#! /bin/csh -f 
# Last edited on 2008-02-04 20:44:39 by stolfi

set usage = "$0 XFILE TFILE"

# Both XFILE and TFILE must have records of the form 
#
#   COUNT SEC PNUM FNUM 
#
# where COUNT is some integer count for a page, SEC is a section
# tag, PNUM is a page's p-number (without the "p"), and FNUM is that
# page's f-number (with the "f"). Assumes the TFILE is at least as
# complete as the XFILE with regard to the set of PNUMs. 
#
# Plots the ratio XFILE.COUNT/TFILE.COUNT as a function of the
# page number PNUM.  
#
# Ignores entries where TFILE.COUNT is less than 40.

if ( $#argv != 2 ) then
  echo "usage: ${usage}"; exit 1
endif

set xfile = "$1"; shift;
set tfile = "$1"; shift;

set jfile = "/tmp/$$.ffr"

join \
    -j1 3 -j2 3 -a 1 -a 2 -e 0 \
    -o1.1,2.1,2.2,0,2.4 \
    ${xfile} ${tfile} \
  | gawk \
      ' \
        ($2 >= 40){ \
          printf "%7d %7d %7.5f %7.5f %s %s %s\n", \
            $1,$2,($1+1)/($2+1),1/($2+1),$3,$4,$5; \
        } \
      ' \
  | sort -b +4 -5 +5 -6 \
  > ${jfile}

dicio-wc ${xfile} ${tfile} ${jfile}

set sections = ( `cat ${jfile} | gawk '/./{print $5;}' | sort | uniq` )

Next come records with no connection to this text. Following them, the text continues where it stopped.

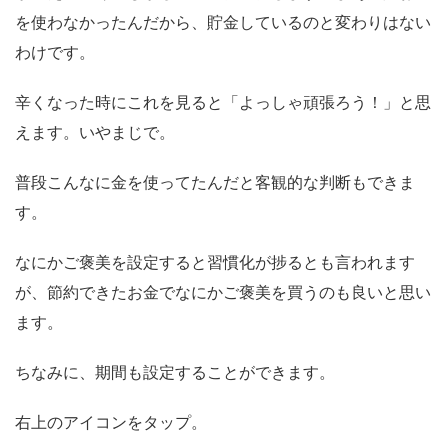
を使わなかったんだから、貯金しているのと変わりはない
わけです。
辛くなった時にこれを見ると「よっしゃ頑張ろう！」と思
えます。いやまじで。
普段こんなに金を使ってたんだと客観的な判断もできま
す。
なにかご褒美を設定すると習慣化が捗るとも言われます
が、節約できたお金でなにかご褒美を買うのも良いと思い
ます。
ちなみに、期間も設定することができます。
右上のアイコンをタップ。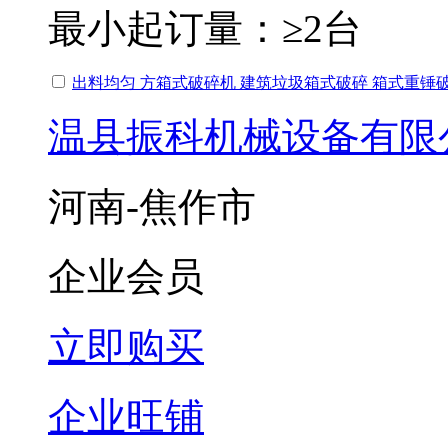
最小起订量：
≥2台
出料均匀 方箱式破碎机 建筑垃圾箱式破碎 箱式重锤
温县振科机械设备有限
河南-焦作市
企业会员
立即购买
企业旺铺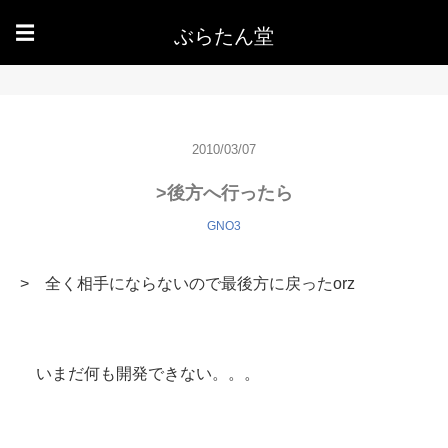
ぶらたん堂
☰
2010/03/07
>後方へ行ったら
GNO3
> 全く相手にならないので最後方に戻ったorz
いまだ何も開発できない。。。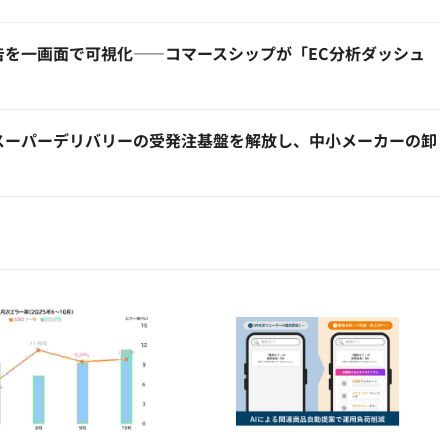
と広告を一画面で可視化——コマースシップが「EC分析ダッシュ
スーパーデリバリーの受発注基盤を解放し、中小メーカーの卸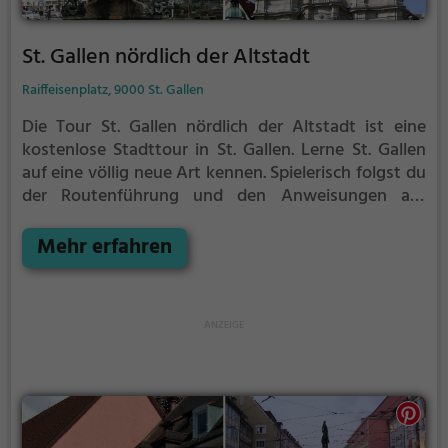
St. Gallen nördlich der Altstadt
Raiffeisenplatz, 9000 St. Gallen
Die Tour St. Gallen nördlich der Altstadt ist eine
kostenlose Stadttour in St. Gallen. Lerne St. Gallen
auf eine völlig neue Art kennen.
Spielerisch folgst du
der Routenführung und den Anweisungen auf
deinem Smartphone und lernst viele spannende
Ecken von St. Gallen kennen.
Mehr erfahren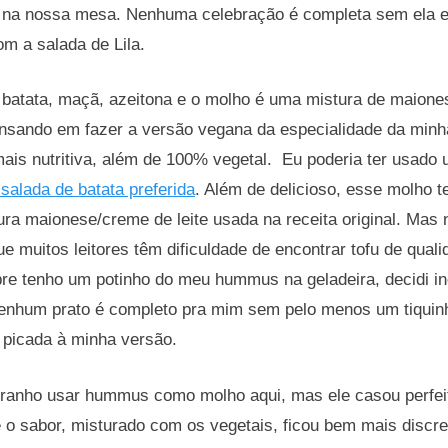
a na nossa mesa. Nenhuma celebração é completa sem ela e
om a salada de Lila.
 batata, maçã, azeitona e o molho é uma mistura de maiones
sando em fazer a versão vegana da especialidade da min
mais nutritiva, além de 100% vegetal. Eu poderia ter usado
salada de batata preferida
. Além de delicioso, esse molho 
ura maionese/creme de leite usada na receita original. Ma
ue muitos leitores têm dificuldade de encontrar tofu de qua
e tenho um potinho do meu hummus na geladeira, decidi in
enhum prato é completo pra mim sem pelo menos um tiquin
 picada à minha versão.
tranho usar hummus como molho aqui, mas ele casou perfe
e o sabor, misturado com os vegetais, ficou bem mais discr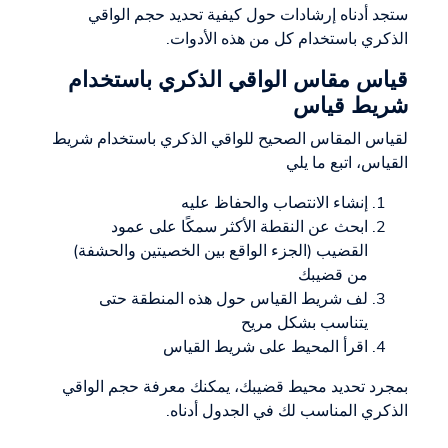
ستجد أدناه إرشادات حول كيفية تحديد حجم الواقي
الذكري باستخدام كل من هذه الأدوات.
قياس مقاس الواقي الذكري باستخدام
شريط قياس
لقياس المقاس الصحيح للواقي الذكري باستخدام شريط
القياس، اتبع ما يلي
إنشاء الانتصاب والحفاظ عليه
ابحث عن النقطة الأكثر سمكًا على عمود
القضيب (الجزء الواقع بين الخصيتين والحشفة)
من قضيبك
لف شريط القياس حول هذه المنطقة حتى
يتناسب بشكل مريح
اقرأ المحيط على شريط القياس
بمجرد تحديد محيط قضيبك، يمكنك معرفة حجم الواقي
الذكري المناسب لك في الجدول أدناه.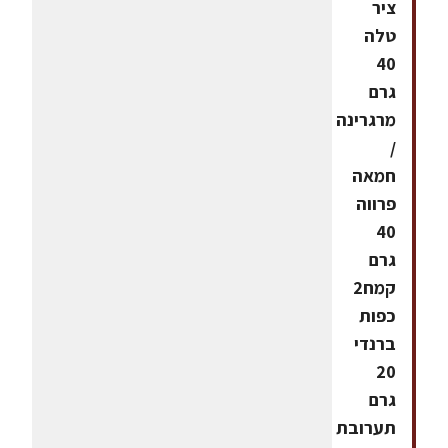
ציר
טלה
40
גרם
מרגרינה
/
חמאה
פרווה
40
גרם
קמח2
כפות
ברנדי
20
גרם
תערובת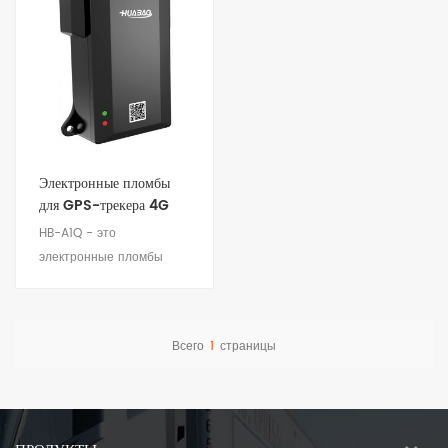
Электронные пломбы
для GPS-трекера 4G
HB-A1Q - это
электронные пломбы
GPS-трекера 4G для
обеспечения
безопасности логистики и
Всего
1
страницы
управления активами.
Посмотреть детали
Подходит для удаленного
мониторинга и
управления активами,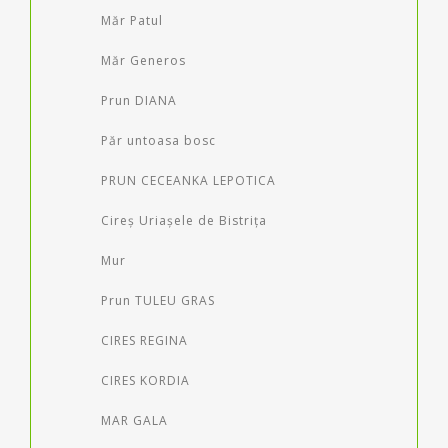
Măr Patul
Măr Generos
Prun DIANA
Păr untoasa bosc
PRUN CECEANKA LEPOTICA
Cireș Uriașele de Bistrița
Mur
Prun TULEU GRAS
CIRES REGINA
CIRES KORDIA
MAR GALA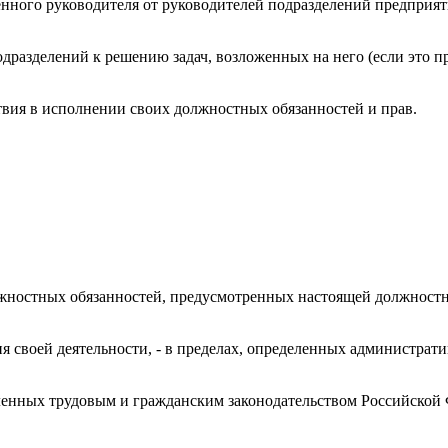
венного руководителя от руководителей подразделений предпри
подразделений к решению задач, возложенных на него (если это
твия в исполнении своих должностных обязанностей и прав.
лжностных обязанностей, предусмотренных настоящей должностн
ия своей деятельности, - в пределах, определенных администра
деленных трудовым и гражданским законодательством Российской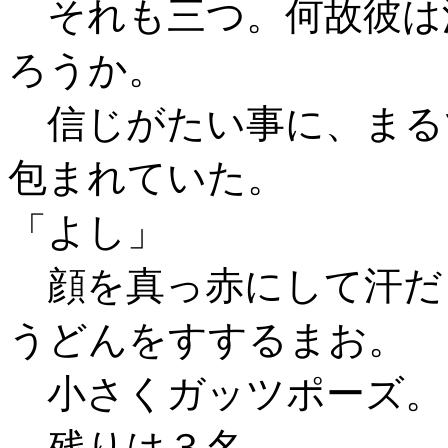
それも三つ。何故彼は
ろうか。
信じがたい事に、まる
包まれていた。
「よし」
顔を真っ赤にして汗だ
うどんをすするまお。
小さくガッツポーズ。
残りは３名。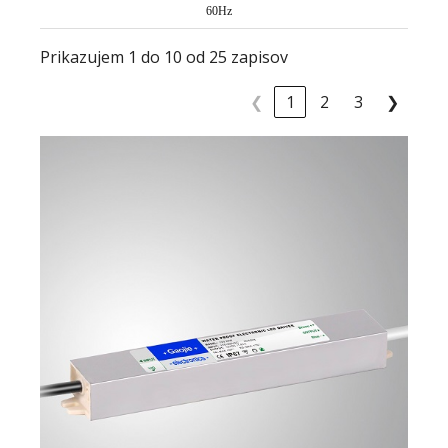
60Hz
Prikazujem 1 do 10 od 25 zapisov
❮
1
2
3
❯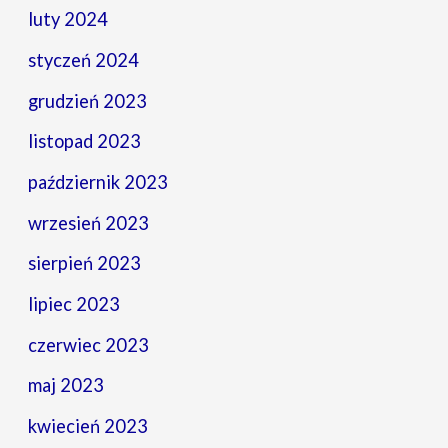
luty 2024
styczeń 2024
grudzień 2023
listopad 2023
październik 2023
wrzesień 2023
sierpień 2023
lipiec 2023
czerwiec 2023
maj 2023
kwiecień 2023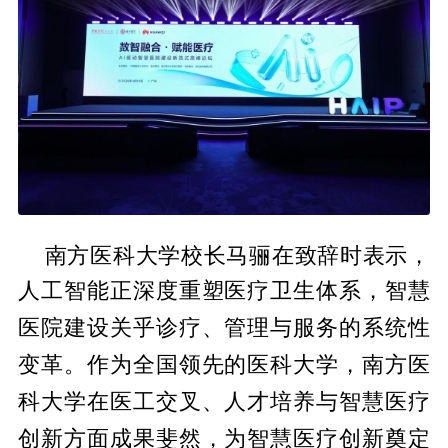
南方医科大学校长马骊在致辞时表示，
人工智能正深度重塑医疗卫生体系，智慧
性
医院建设关乎诊疗、管理与服务的系统
变革。作为全国领先的医科大学，南方医
科大学在医工交叉、人才培养与智慧医疗
创新方面成果斐然，为智慧医疗创新奠定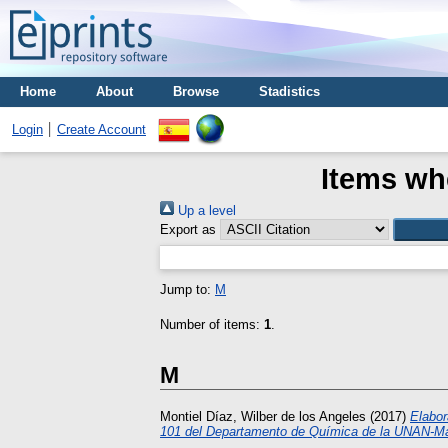
Home
About
Browse
Stadistics
Login
Create Account
Items whe
Up a level
Export as
Jump to:
M
Number of items:
1
.
M
Montiel Díaz, Wilber de los Angeles
(2017)
Elabor
101 del Departamento de Química de la UNAN-Ma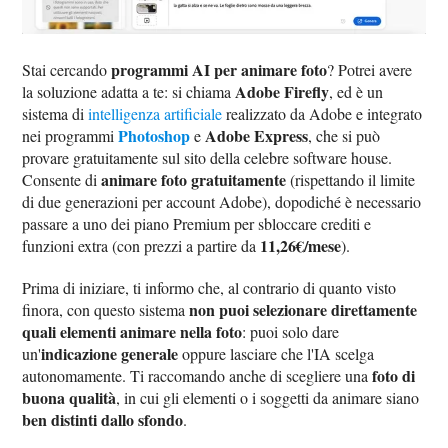
programmi AI per animare foto
Stai cercando
? Potrei avere
Adobe Firefly
la soluzione adatta a te: si chiama
, ed è un
sistema di
intelligenza artificiale
realizzato da Adobe e integrato
Photoshop
Adobe Express
nei programmi
e
, che si può
provare gratuitamente sul sito della celebre software house.
animare foto gratuitamente
Consente di
(rispettando il limite
di due generazioni per account Adobe), dopodiché è necessario
passare a uno dei piano Premium per sbloccare crediti e
11,26€/mese
funzioni extra (con prezzi a partire da
).
Prima di iniziare, ti informo che, al contrario di quanto visto
non puoi selezionare direttamente
finora, con questo sistema
quali elementi animare nella foto
: puoi solo dare
indicazione generale
un'
oppure lasciare che l'IA scelga
foto di
autonomamente. Ti raccomando anche di scegliere una
buona qualità
, in cui gli elementi o i soggetti da animare siano
ben distinti dallo sfondo
.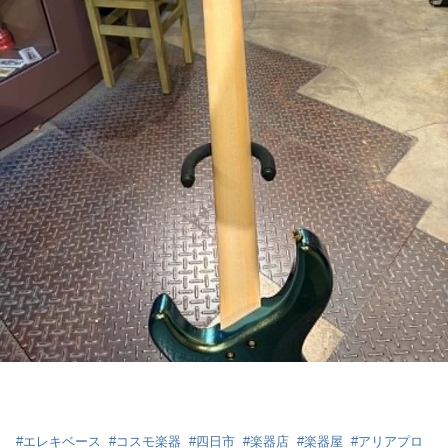
#
エレキベース
#
コスモ楽器
#
四日市
#
楽器店
#
楽器屋
#
アリアプロ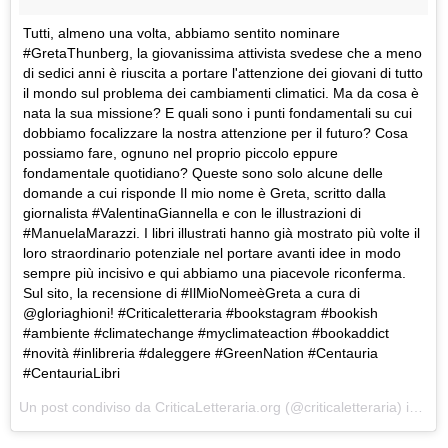
Tutti, almeno una volta, abbiamo sentito nominare
#GretaThunberg, la giovanissima attivista svedese che a meno
di sedici anni è riuscita a portare l'attenzione dei giovani di tutto
il mondo sul problema dei cambiamenti climatici. Ma da cosa è
nata la sua missione? E quali sono i punti fondamentali su cui
dobbiamo focalizzare la nostra attenzione per il futuro? Cosa
possiamo fare, ognuno nel proprio piccolo eppure
fondamentale quotidiano? Queste sono solo alcune delle
domande a cui risponde Il mio nome è Greta, scritto dalla
giornalista #ValentinaGiannella e con le illustrazioni di
#ManuelaMarazzi. I libri illustrati hanno già mostrato più volte il
loro straordinario potenziale nel portare avanti idee in modo
sempre più incisivo e qui abbiamo una piacevole riconferma.
Sul sito, la recensione di #IlMioNomeèGreta a cura di
@gloriaghioni! #Criticaletteraria #bookstagram #bookish
#ambiente #climatechange #myclimateaction #bookaddict
#novità #inlibreria #daleggere #GreenNation #Centauria
#CentauriaLibri
Un post condiviso da
CriticaLetteraria.org
(@criticaletteraria) in data: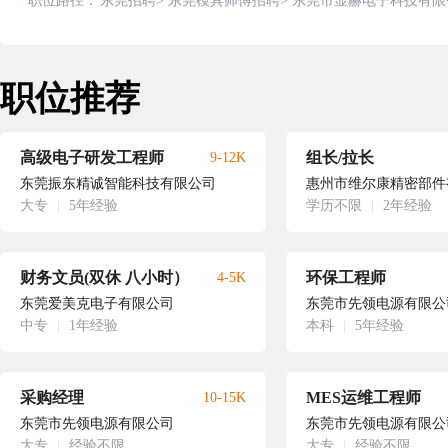
职位路径：
东莞招聘
>
东莞模具师傅招聘
>
东莞市显赫电子科技有限
职位推荐
高级电子研发工程师
组长/拉长
9-12K
东莞振东精诚智能科技有限公司
惠州市维尔康精密部件
大专
|
5年经验
学历不限
|
2年经验
财务文员(双休 八小时）
环保工程师
4-5K
东莞爱美克电子有限公司
东莞市先领电源有限公
中专
|
1年经验
本科
|
5年经验
采购经理
MES运维工程师
10-15K
东莞市先领电源有限公司
东莞市先领电源有限公
大专
|
经验不限
大专
|
经验不限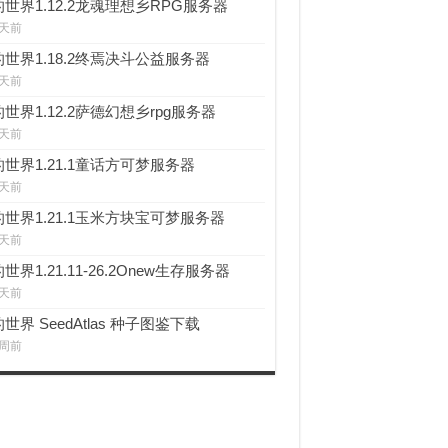
世界1.12.2龙魂理想乡RPG服务器
 天前
世界1.18.2终焉决斗公益服务器
 天前
世界1.12.2萨德幻想乡rpg服务器
 天前
世界1.21.1童话方可梦服务器
 天前
世界1.21.1玉米方块宝可梦服务器
 天前
世界1.21.11-26.2Onew生存服务器
 天前
世界 SeedAtlas 种子图鉴下载
 周前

set script = "/tmp/$$.gnuplot"

# Extract section-by-section data and create gnuplot script 

cat <<EOF > ${script}
set term x11
set boxwidth -2
set bar small
set yrange [0:0.5]
plot \
EOF

foreach sec ( ${sections} )
  set sfile = "/tmp/$$-${sec}.ffr"
  cat ${jfile} \
    | gawk -v sec=${sec} '($5==sec){print;}' \
    > ${sfile}
  echo '  "'"${sfile}"'" using 6:3 title "'"${sec}"'" w lp lw 2, \' >> ${script}
end

set efile = "/tmp/$$-ERR.ffr"
cat ${jfile} | sort -b +5 -6 > ${efile}
echo '  "'"${efile}"'" using 6:3:4 title "err" w errorbars lt 8 lw 3' >> ${script}

cat <<EOF >> ${script}
pause 300
quit
EOF

( gnuplot < ${script} ; /bin/rm /tmp/$$* ) &